Monde

Le président américain Donald Trump est arrivé samedi en France pour un sommet du G7 sous haute tension, où il pourrait de nouveau jouer les trouble-fête après une série de tweets tonitruants sur le commerce international et la taxation française des géants du numérique.

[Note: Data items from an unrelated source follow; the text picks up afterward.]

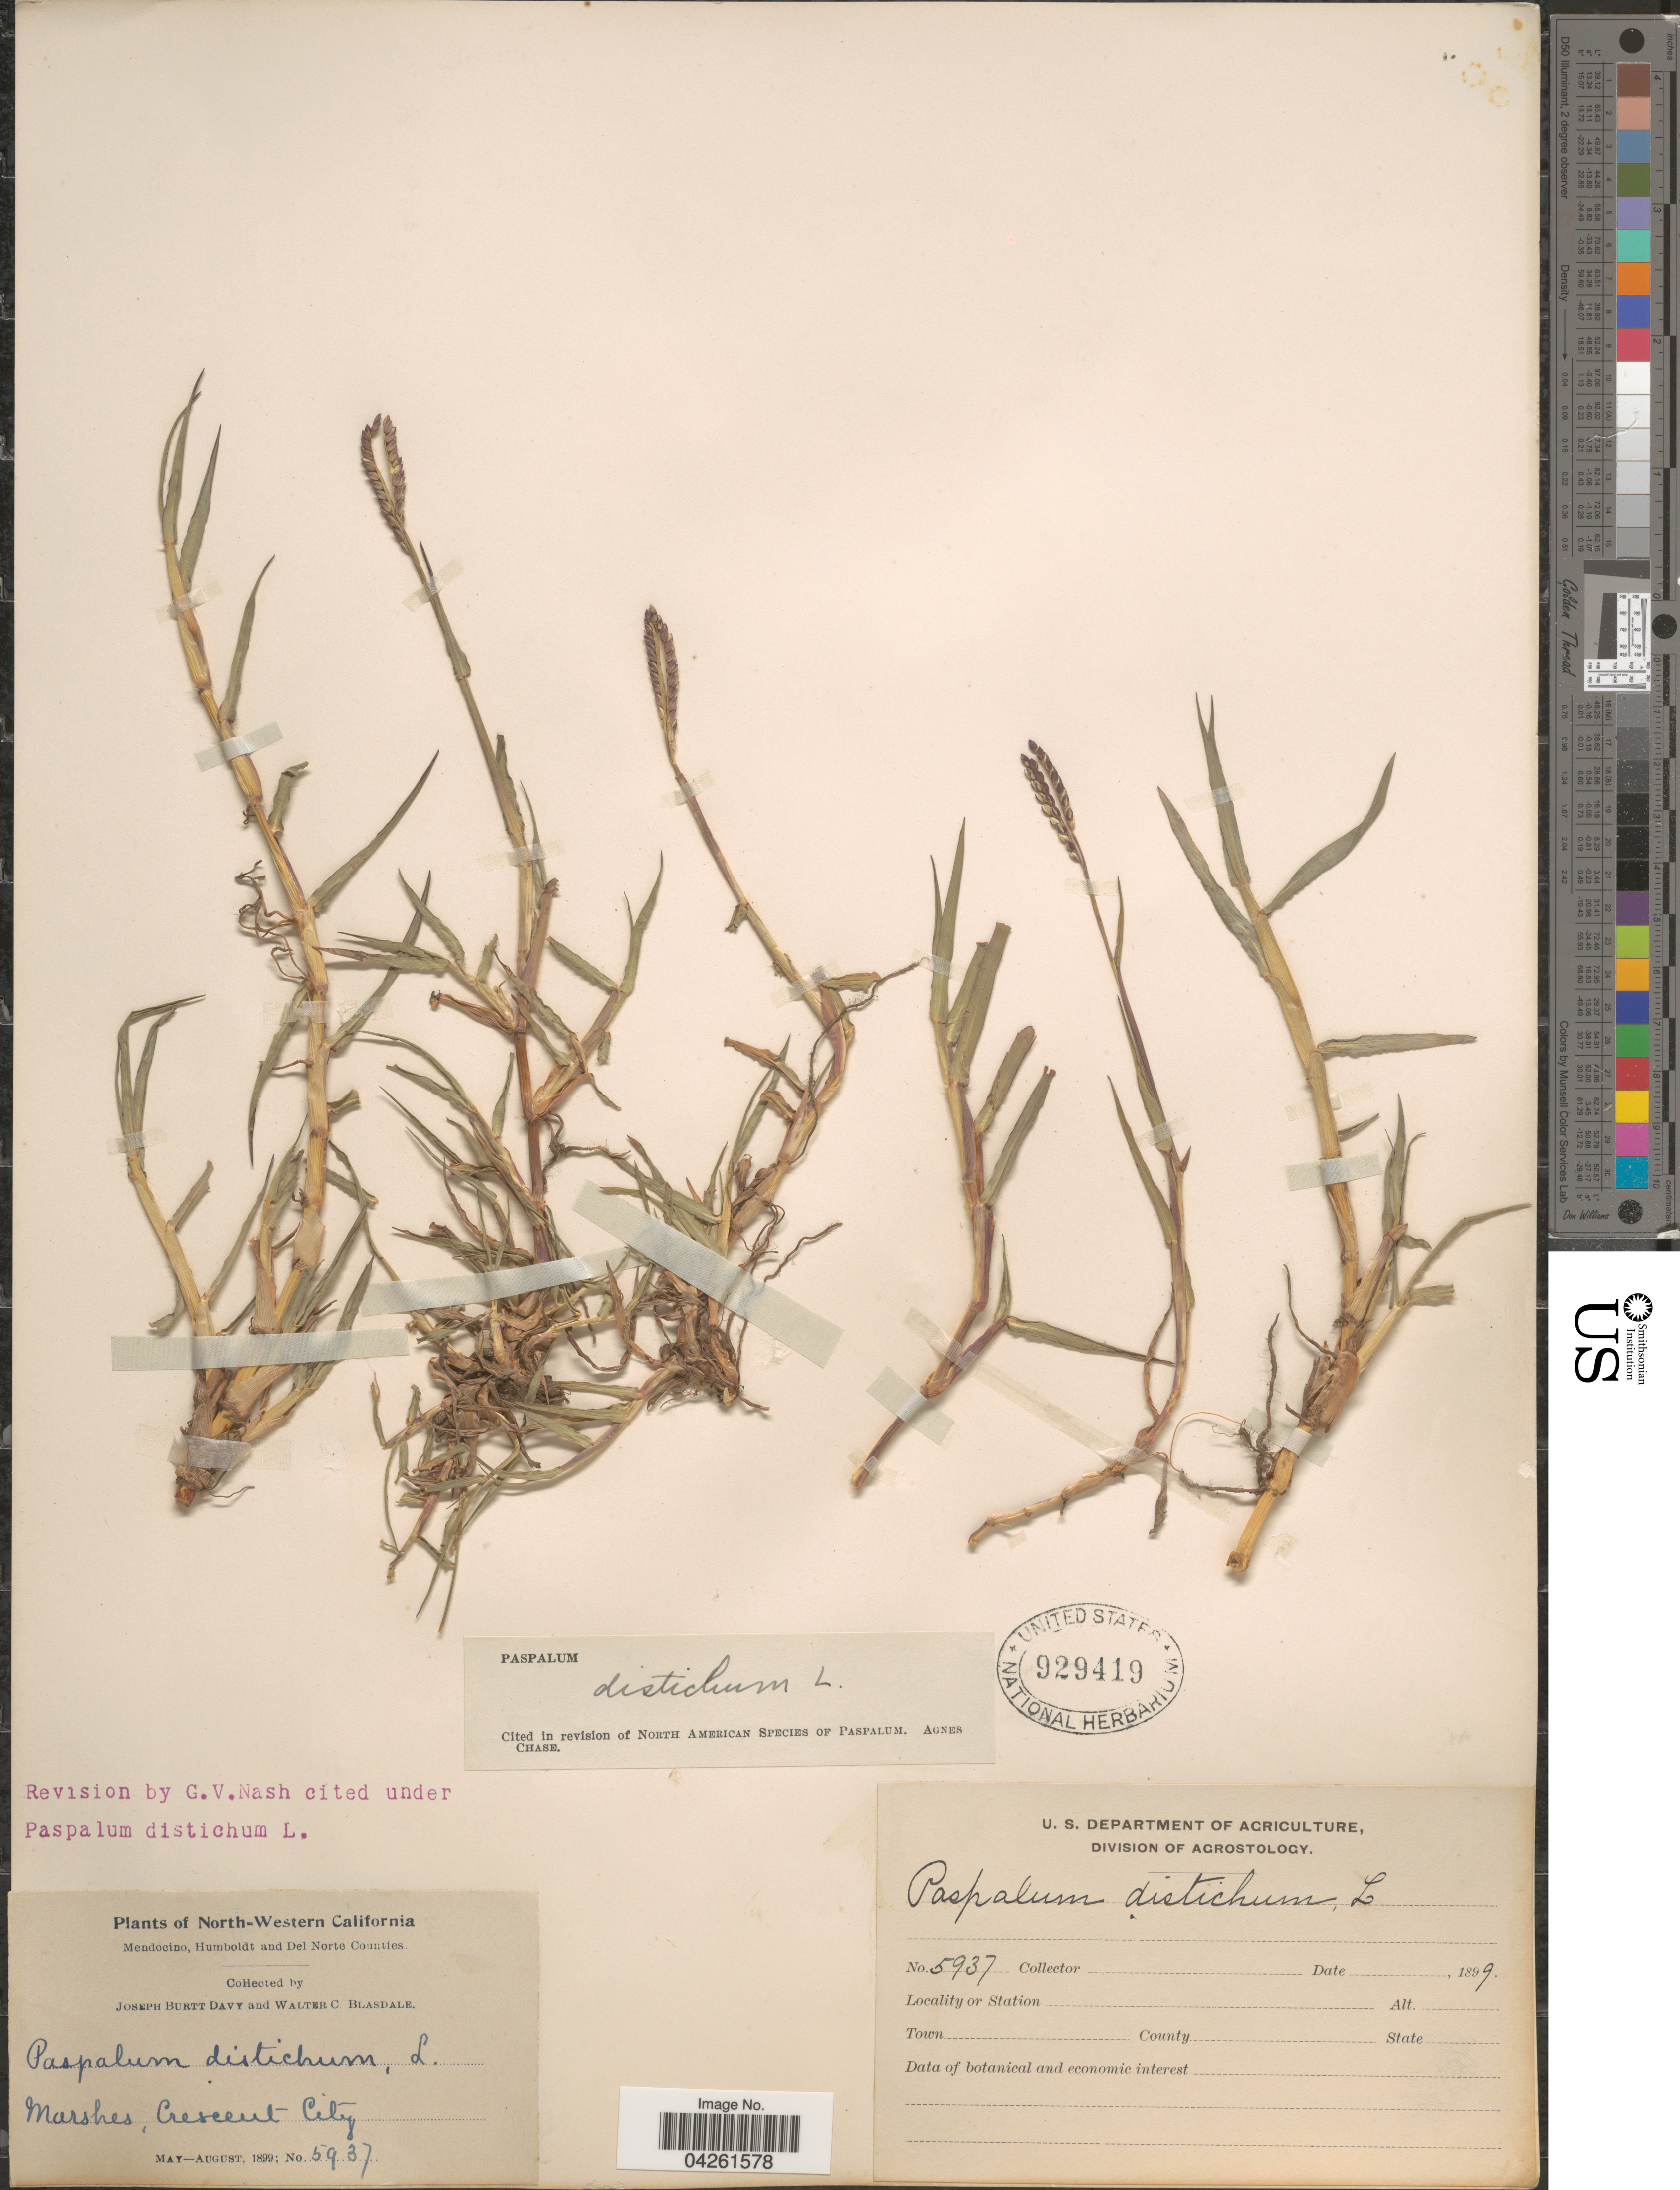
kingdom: Plantae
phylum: Tracheophyta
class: Liliopsida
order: Poales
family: Poaceae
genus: Paspalum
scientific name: Paspalum distichum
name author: L.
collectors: J. Burtt Davy & W. Blasdale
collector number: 5937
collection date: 1899-05/1899-08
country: United States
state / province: California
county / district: Mendocino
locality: North-Western California. Mendocino, Humboldt and Del Norte Counties. Marshes, Crescent City.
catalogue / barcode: US 929419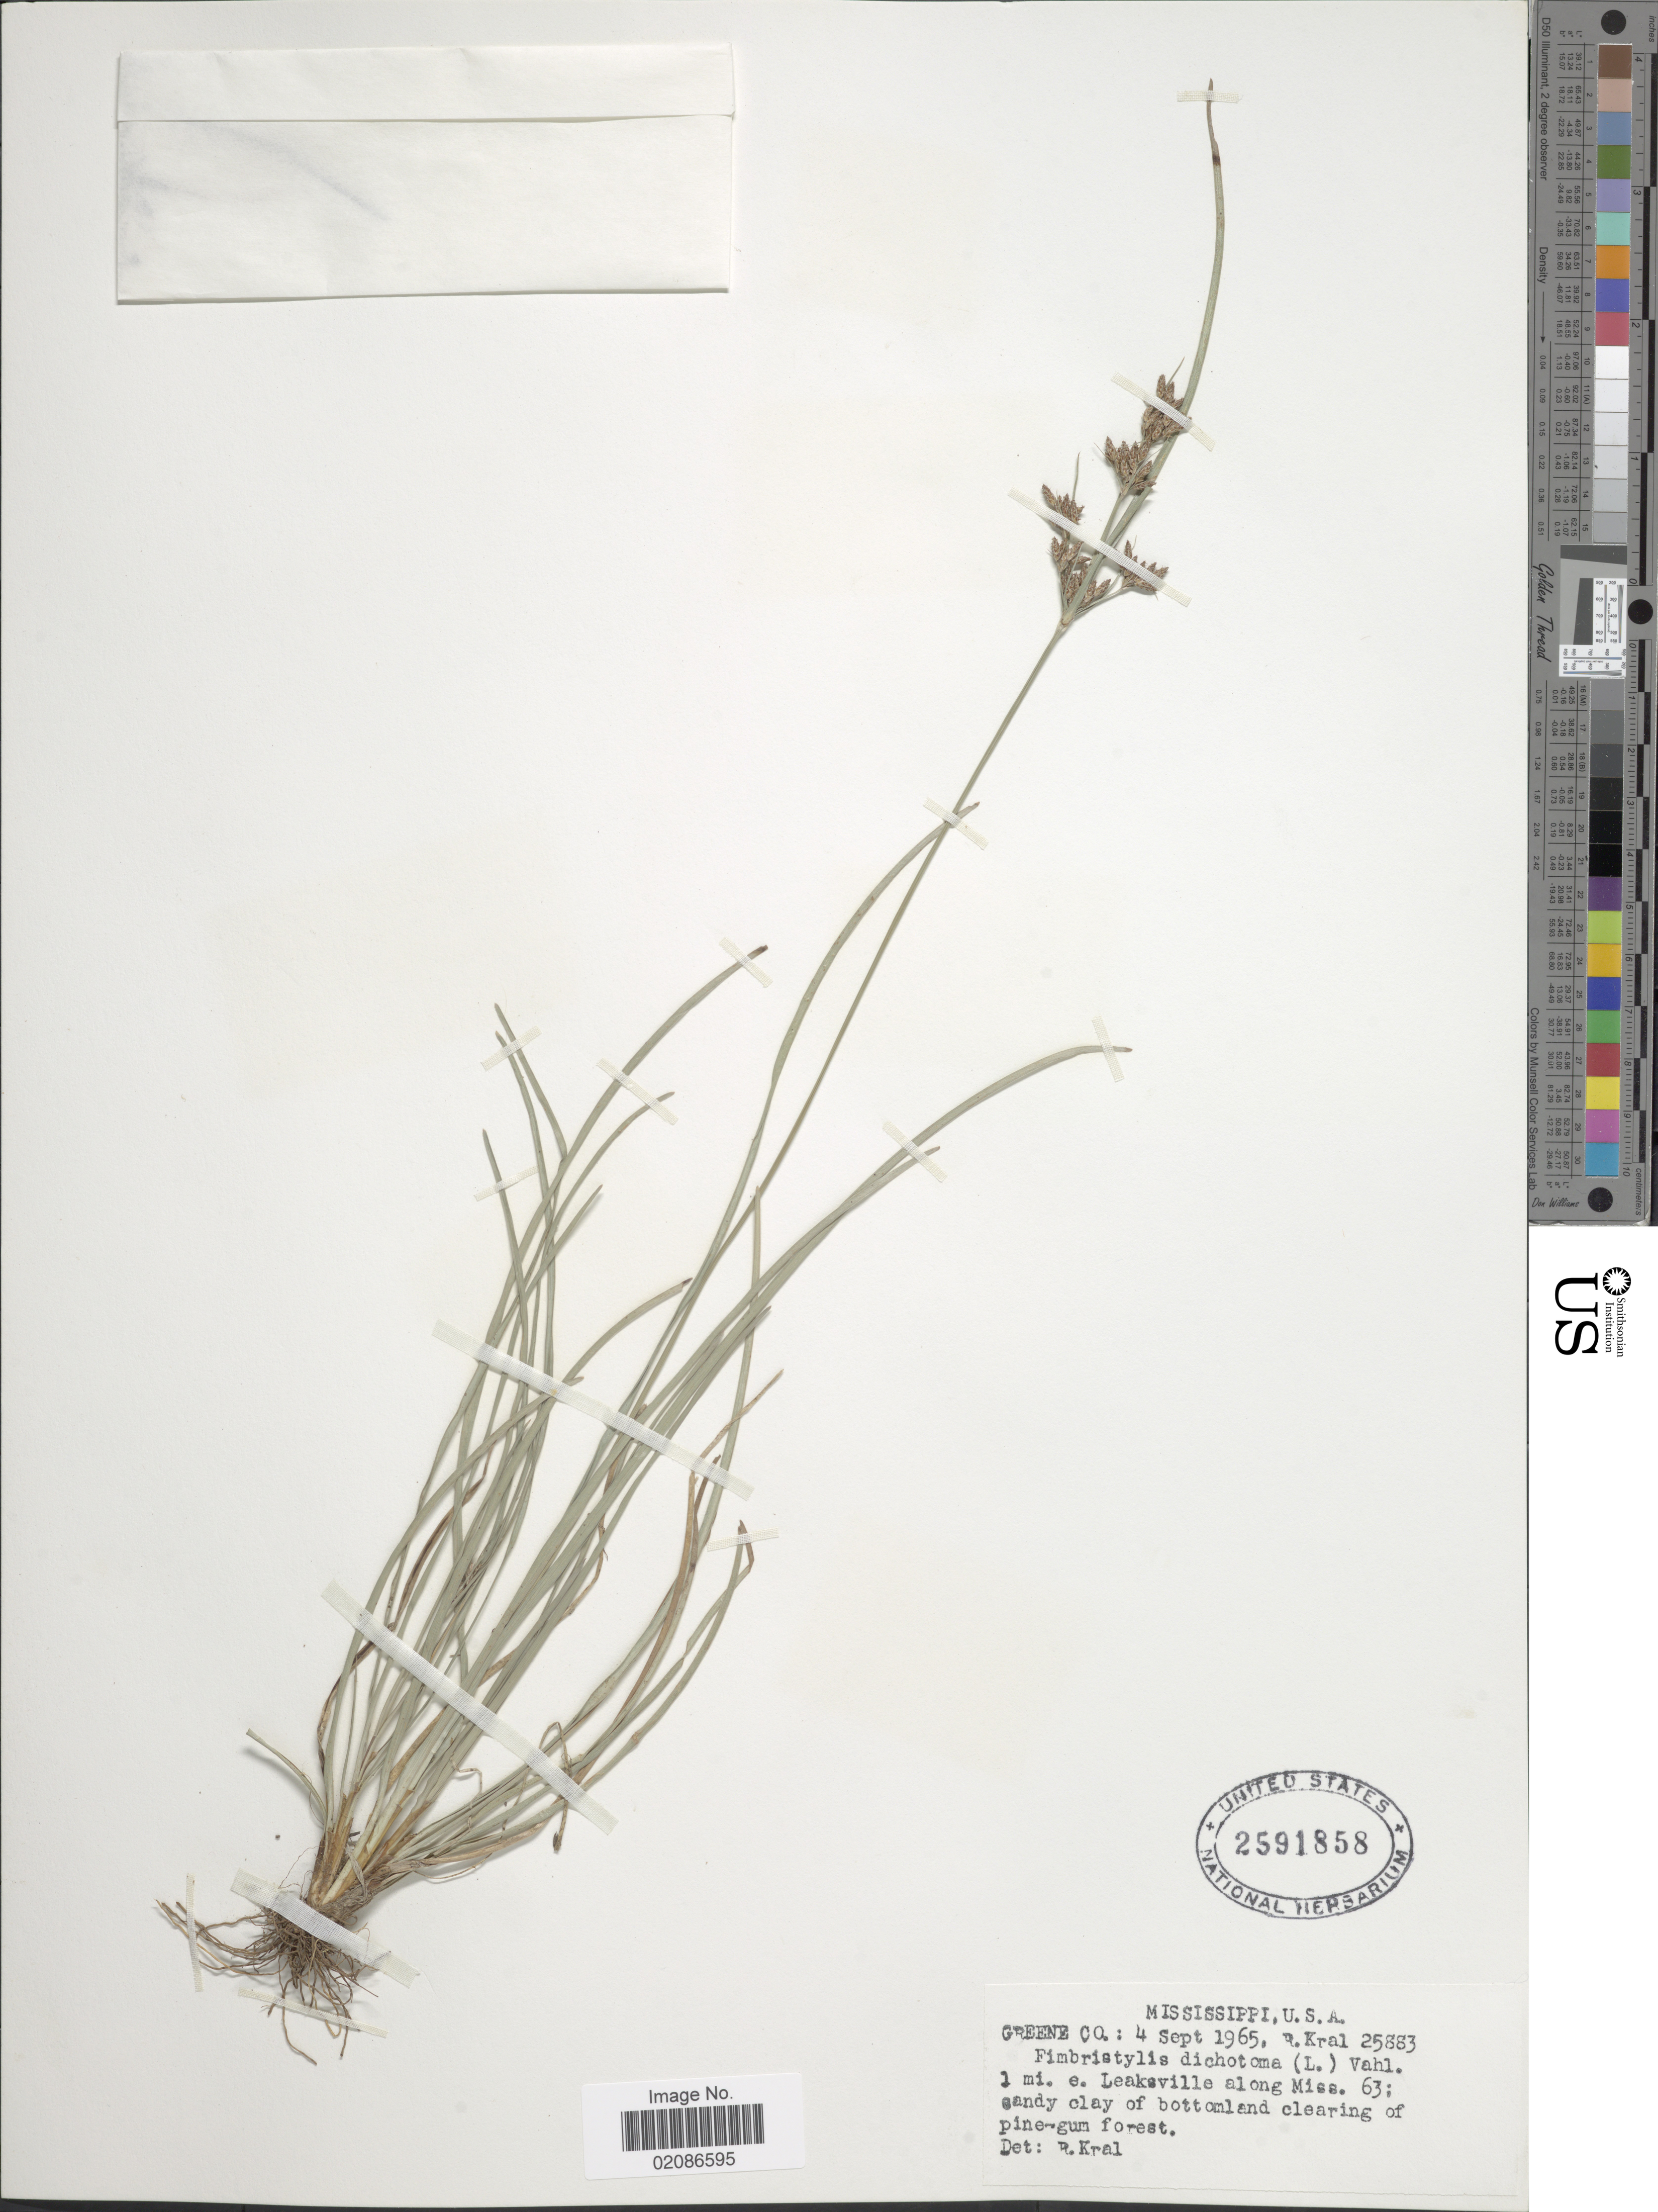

L'Air Force One présidentiel a atterri à la mi-journée à l'aéroport de Bordeaux, dans le sud-ouest de la France, sous un soleil radieux. M. Trump devait ensuite rejoindre à bord d'un avion plus petit l'élégante station balnéaire de Biarritz, où se déroule le sommet jusqu'à lundi. Cette rencontre des dirigeants de sept pays industrialisés (Allemagne, Japon, Etats-Unis, France, Italie, Canada, Royaume-Uni), s'ouvre samedi soir avec au menu une série de crises qui secouent la planète: guerre commerciale, Iran ou feux en Amazonie. Avant de partir pour la France, M. Trump a paru aborder le sommet avec optimisme. "Je pense que ça sera très productif", a-t-il déclaré à la presse.

© BELGA

Mais il a brandi la menace de représailles à l'introduction d'une taxe française sur les géants américains du secteur des hautes technologies. "Je n'aime pas ce que la France a fait", a lancé Donald Trump. "Je ne veux pas que la France impose des taxes sur nos sociétés. C'est très injuste". "S'ils (les Français) le font, nous imposerons des droits de douane sur leurs vins", a-t-il annoncé. "Des droits de douane comme ils n'en ont jamais vu",

© BELGA

Le président américain a aussi une nouvelle fois soufflé sur les braises de la guerre commerciale qui oppose les Etats-Unis à la Chine avec une série de tweets à la tonalité particulièrement agressive. Pékin a annoncé vendredi de nouveaux droits de douane et Donald Trump a riposté en annonçant que la totalité des 550 milliards de dollars de produits chinois importés aux Etats-Unis seraient frappés de taxes encore plus lourdes d'ici à la fin de l'année.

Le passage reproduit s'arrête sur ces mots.